**Data for this task:**

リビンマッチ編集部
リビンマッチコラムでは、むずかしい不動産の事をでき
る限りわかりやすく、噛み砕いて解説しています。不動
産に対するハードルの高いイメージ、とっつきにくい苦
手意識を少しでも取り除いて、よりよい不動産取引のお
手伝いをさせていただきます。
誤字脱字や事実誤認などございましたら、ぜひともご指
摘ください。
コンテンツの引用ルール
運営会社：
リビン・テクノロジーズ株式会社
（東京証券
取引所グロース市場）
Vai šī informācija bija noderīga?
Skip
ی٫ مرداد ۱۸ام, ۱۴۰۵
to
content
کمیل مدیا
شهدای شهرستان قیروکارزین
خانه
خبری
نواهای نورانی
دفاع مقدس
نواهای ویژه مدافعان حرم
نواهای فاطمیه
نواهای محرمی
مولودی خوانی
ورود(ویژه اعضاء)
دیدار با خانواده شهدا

**Work task:** Pull out every line in the data above that has the word "ویژه".

**Solution for this task:**
نواهای ویژه مدافعان حرم
ورود(ویژه اعضاء)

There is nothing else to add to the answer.